Exactement, c’est ce qui rend ce genre de représentation accessible à tous.
Un spectacle audacieux qui revisite Madame Bovary, Christophe Honoré semble cultiver un théâtre vibrant et provocateur. Je me demande quel était l’objectif derrière cette scène finale ratée.
Peut-être une volonté de choquer ou de marquer les esprits, mais cela peut effectivement paraître incongru.
Les interprétations théâtrales modernes prennent parfois des libertés, reste à savoir si elles enrichissent l’original ou le dénaturent.
Un théâtre canaille, c’est exactement ce que j’aime.

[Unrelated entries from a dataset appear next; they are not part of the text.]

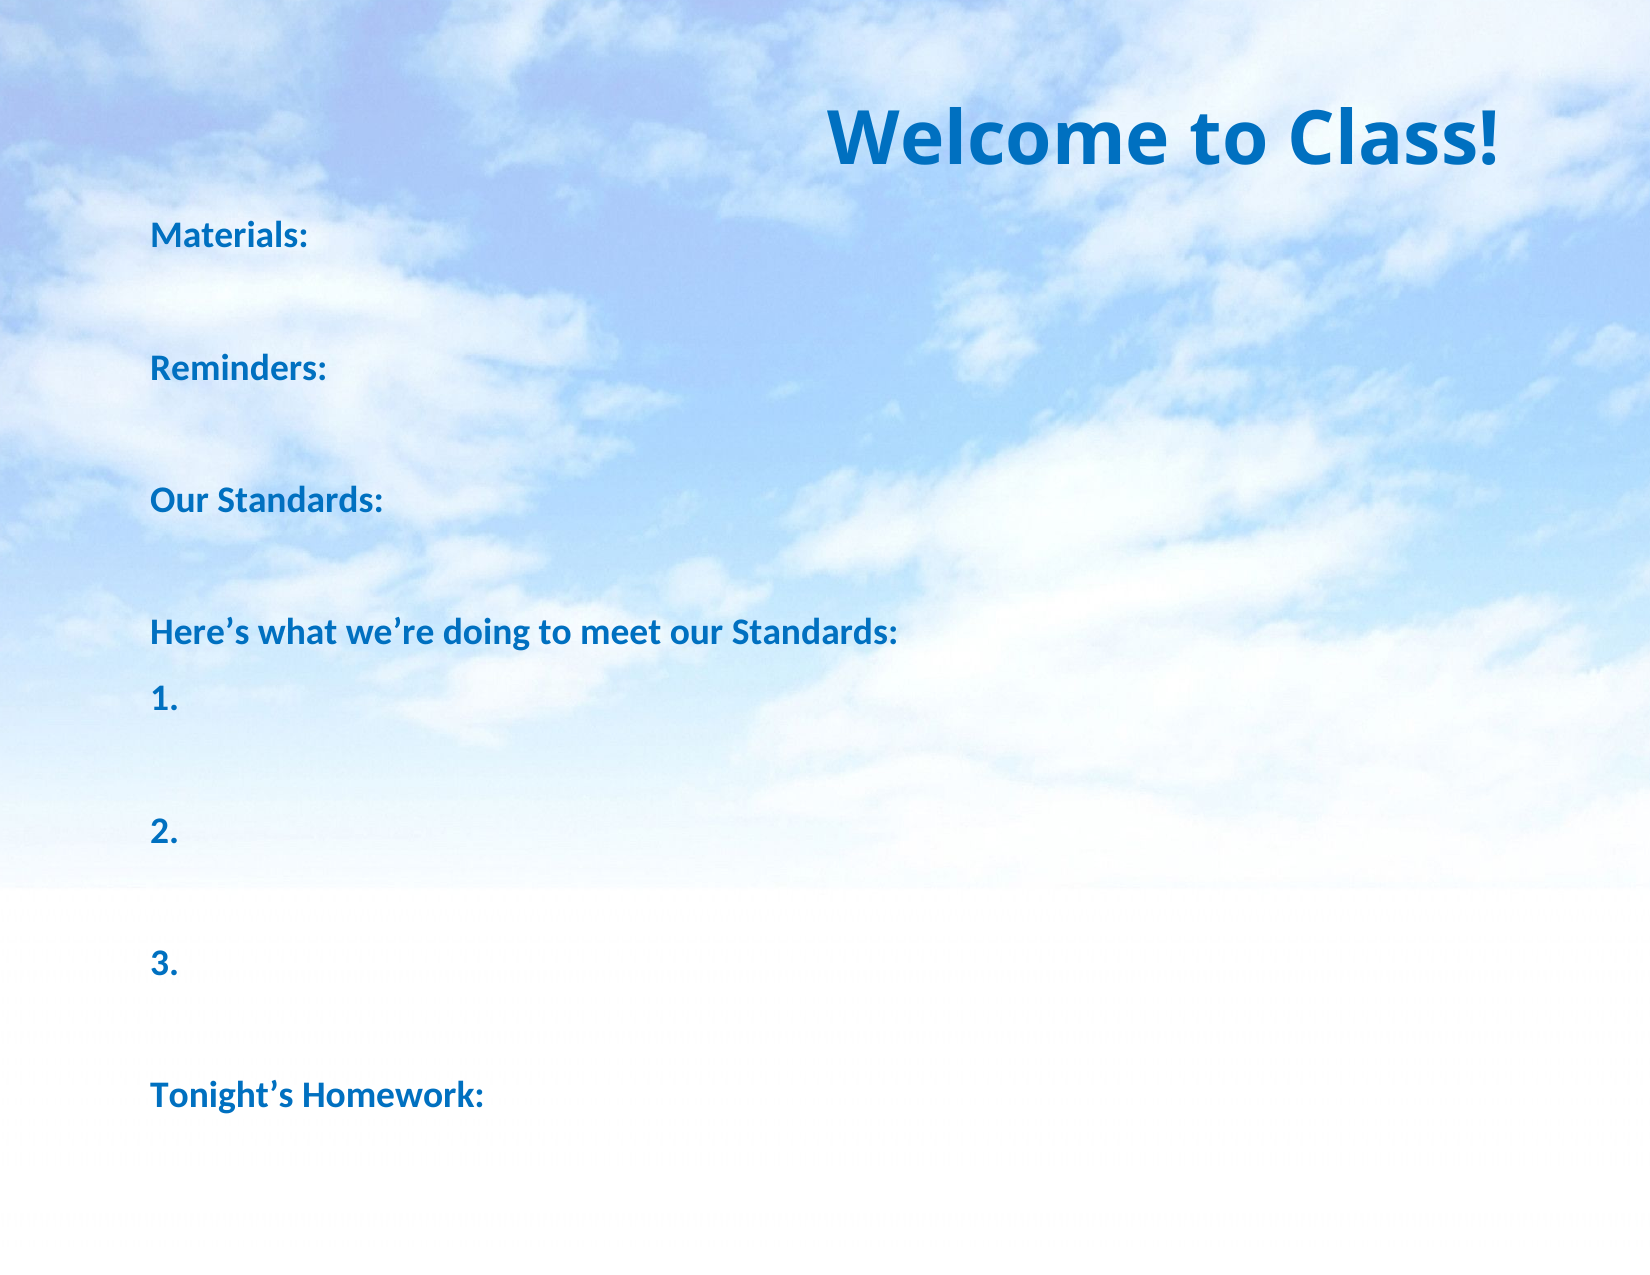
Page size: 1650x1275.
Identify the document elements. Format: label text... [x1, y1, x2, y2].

picture [0, 0, 1650, 1274]
text 1. [150, 674, 1500, 720]
text Tonight’s Homework: [150, 1071, 1500, 1117]
text Reminders: [150, 344, 1500, 389]
text Welcome to Class! [150, 84, 1500, 187]
text Here’s what we’re doing to meet our Standards: [150, 608, 1500, 654]
text Our Standards: [150, 476, 1500, 522]
text 2. [150, 807, 1500, 852]
text Materials: [150, 211, 1500, 257]
text 3. [150, 939, 1500, 985]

Honoré marche sur un fil entre dérision et profondeur, et il maîtrise son équilibre.
Un équilibre rare à trouver, surtout dans les œuvres aussi chargées que celle-ci.
La scène finale ratée est un regret, mais l’ensemble du spectacle est visiblement percutant. Dommage que cette erreur vienne ternir l’expérience.
Étrangement, cette faute pourrait aussi ajouter à la discussion post-spectacle.
Un art qui se permet de tout explorer, y compris les excès. Intéressant, mais est-ce vraiment nécessaire pour honorer l’œuvre originale ?
Les adaptations doivent évoluer avec leur époque, même si elles déconcertent parfois.